Children with special needs, who are under the age of 18, are considered minors in the state of New Jersey. Until then, parents have full authority to act on behalf of their child(ren) when it comes to making important decisions. But once the child turns 18, parents are often caught off guard when they discover that although the child continues to be dependent on his or her parents long after they turn 18, parents no longer have the same authority as before, as the children are now deemed adults under the eyes of the law. Financial, legal, and healthcare decisions can no longer be made as before, and in the unfortunate situation when one or both parents pass away, assets passing to the child as an inheritance could trigger adverse consequences if the child has been receiving critical government benefits.

So what can you do now to avoid a disaster from occurring?

As a first step, you will need to begin the process of a guardianship (typically, this should be started a few months before the child turns 18). This involves filing a Verified Complaint with the courts, requesting your (and your spouse, where applicable), appointment as legal guardian of your child.  While it is rare for a judge to deny guardianship to a parent, the formalities of the guardianship process still need to be adhered to. 

The application must include, among other things, certifications from two physicians (one of these could be made by a licensed psychologist).

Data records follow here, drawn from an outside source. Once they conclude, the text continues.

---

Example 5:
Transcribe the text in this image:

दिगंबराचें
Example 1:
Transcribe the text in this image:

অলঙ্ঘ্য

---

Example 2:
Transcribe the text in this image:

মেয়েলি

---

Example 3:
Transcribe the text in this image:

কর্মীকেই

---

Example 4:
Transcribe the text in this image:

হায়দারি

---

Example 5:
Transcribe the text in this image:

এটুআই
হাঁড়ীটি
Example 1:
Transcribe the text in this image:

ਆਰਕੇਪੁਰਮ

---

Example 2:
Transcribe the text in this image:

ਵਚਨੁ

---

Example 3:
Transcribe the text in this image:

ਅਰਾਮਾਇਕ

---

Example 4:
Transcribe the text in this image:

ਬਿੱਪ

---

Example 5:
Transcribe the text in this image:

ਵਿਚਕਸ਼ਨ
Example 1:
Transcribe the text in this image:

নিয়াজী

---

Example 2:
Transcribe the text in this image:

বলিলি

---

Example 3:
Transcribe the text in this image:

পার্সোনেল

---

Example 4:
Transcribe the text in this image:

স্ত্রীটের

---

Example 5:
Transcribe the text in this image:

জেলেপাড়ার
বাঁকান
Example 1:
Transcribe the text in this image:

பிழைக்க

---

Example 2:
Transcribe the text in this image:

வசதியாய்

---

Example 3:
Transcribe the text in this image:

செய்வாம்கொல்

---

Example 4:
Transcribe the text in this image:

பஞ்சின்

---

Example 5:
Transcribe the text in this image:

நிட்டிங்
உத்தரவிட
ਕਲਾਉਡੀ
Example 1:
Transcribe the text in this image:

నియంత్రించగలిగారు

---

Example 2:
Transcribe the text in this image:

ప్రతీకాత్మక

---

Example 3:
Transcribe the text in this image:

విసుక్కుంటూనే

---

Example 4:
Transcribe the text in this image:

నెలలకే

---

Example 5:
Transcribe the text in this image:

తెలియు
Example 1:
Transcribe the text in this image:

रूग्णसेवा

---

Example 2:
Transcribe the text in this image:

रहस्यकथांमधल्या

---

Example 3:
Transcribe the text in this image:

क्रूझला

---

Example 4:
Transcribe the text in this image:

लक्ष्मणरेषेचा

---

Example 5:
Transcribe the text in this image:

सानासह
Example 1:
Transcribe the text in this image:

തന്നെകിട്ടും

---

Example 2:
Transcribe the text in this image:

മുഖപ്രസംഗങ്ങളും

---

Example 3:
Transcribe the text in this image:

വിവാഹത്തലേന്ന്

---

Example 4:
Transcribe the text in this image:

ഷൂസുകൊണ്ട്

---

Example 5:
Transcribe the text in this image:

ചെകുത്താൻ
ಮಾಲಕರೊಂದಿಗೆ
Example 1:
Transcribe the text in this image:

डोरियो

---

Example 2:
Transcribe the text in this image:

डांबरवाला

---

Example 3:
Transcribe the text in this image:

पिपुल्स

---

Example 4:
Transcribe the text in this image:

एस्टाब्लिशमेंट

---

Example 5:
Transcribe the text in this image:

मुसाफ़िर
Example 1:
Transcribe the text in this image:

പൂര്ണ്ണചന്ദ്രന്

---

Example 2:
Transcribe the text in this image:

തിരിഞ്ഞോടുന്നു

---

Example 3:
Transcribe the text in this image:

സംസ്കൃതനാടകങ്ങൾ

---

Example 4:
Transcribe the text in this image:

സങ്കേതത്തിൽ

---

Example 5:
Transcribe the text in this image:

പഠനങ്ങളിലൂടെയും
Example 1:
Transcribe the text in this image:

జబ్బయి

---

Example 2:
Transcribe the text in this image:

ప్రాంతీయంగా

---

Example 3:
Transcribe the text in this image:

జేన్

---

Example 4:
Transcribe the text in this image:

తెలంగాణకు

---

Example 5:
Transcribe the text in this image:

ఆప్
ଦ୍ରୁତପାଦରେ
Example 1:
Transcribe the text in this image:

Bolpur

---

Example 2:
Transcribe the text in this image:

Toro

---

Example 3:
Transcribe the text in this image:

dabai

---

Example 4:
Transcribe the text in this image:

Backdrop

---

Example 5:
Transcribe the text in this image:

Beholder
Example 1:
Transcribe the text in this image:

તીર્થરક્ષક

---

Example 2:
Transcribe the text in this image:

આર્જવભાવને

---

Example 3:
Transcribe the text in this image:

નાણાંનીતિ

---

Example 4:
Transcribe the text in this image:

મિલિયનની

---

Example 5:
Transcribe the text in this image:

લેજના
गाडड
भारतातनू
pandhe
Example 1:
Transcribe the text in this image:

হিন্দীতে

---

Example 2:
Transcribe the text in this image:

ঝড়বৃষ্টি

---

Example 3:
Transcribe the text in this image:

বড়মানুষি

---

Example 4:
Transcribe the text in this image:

The court will then appoint an attorney to conduct an investigation of the interested parties and then prepare a report for the judge, either confirming or rejecting the appointment of the Petitioner. Finally, a hearing is conducted before the judge, so all relevant parties can appear and be heard in court. Once the judge approves the appointment, a final judgment containing the decision is circulated to all parties. 

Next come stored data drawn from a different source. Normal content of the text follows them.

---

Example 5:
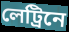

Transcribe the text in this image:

লেট্রিনে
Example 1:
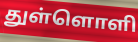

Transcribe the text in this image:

துள்ளொளி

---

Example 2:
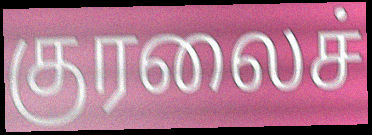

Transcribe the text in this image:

குரலைச்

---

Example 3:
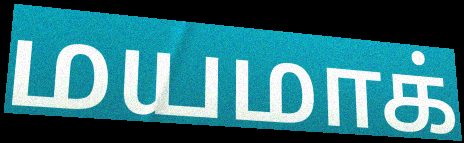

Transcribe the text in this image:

மயமாக்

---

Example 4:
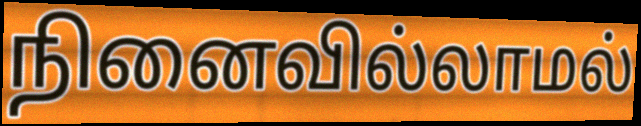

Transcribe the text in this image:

நினைவில்லாமல்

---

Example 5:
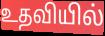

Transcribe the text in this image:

உதவியில்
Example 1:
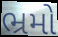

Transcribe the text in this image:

ભ્રમો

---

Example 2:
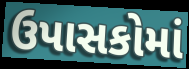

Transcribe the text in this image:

ઉપાસકોમાં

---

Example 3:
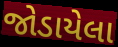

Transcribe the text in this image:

જોડાયેલા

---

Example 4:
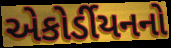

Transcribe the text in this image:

એકોર્ડીયનનો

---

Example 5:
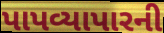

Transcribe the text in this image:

પાપવ્યાપારની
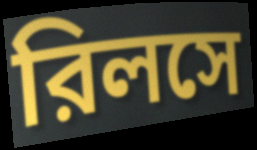
রিলসে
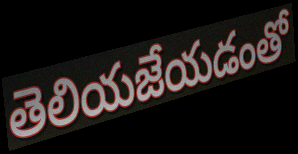
తెలియజేయడంతో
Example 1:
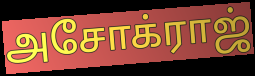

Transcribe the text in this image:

அசோக்ராஜ்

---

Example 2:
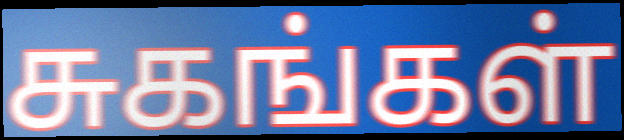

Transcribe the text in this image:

சுகங்கள்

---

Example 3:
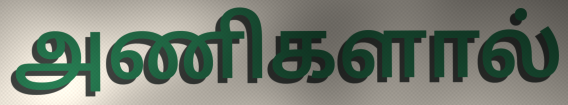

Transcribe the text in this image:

அணிகளால்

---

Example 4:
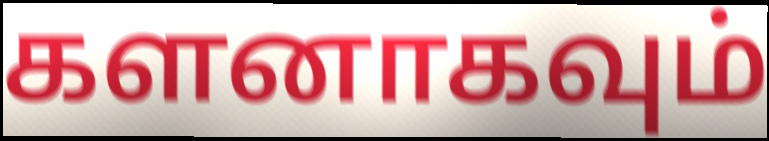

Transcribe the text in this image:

At this time, the parent(s) will need to appear at the surrogate’s office to become qualified and collect their Letter of Appointment. Be prepared to incur some expenses associated with the filing fees and legal costs, especially if you choose to go with private attorneys for both the submission of your application (as opposed to going pro se) and for the court appointment. Depending on the situation, a court may also be able to appoint an attorney from the Public Defender’s office at no charge to the parents, but this could delay things a bit. A final judgment signed by the judge at the end of the proceeding will then grant you the right to procure Letters of Guardianship.

The next step is to consider whether or not you want to set up Special Needs Trusts (SNT) for your child. Here you have an option to set up (1) a first-party special needs trust and/or (2) a third-party supplemental needs trust as stand-alone trusts. These trusts can hold assets of your child’s or assets passing from you, respectively, without jeopardizing your child’s government benefits. These assets are meant to supplement, but not supplant, any other benefits so your child can have an enhanced quality of life without concern that the critical benefits provided by the government would be denied.  

Finally, you should definitely consider setting up or updating your own existing estate plan to ensure that all of your assets passing to your child upon death are protected by either having the assets pass into the stand alone SNT that you set up (see above paragraph), or have it pass into a SNT under your Will. It is  important to consult with the estate planning attorney as to which trust should hold the inheritance.  Inadvertently naming the wrong SNT could result in having the assets inside of the trust going to the estate, instead of the family or other heirs.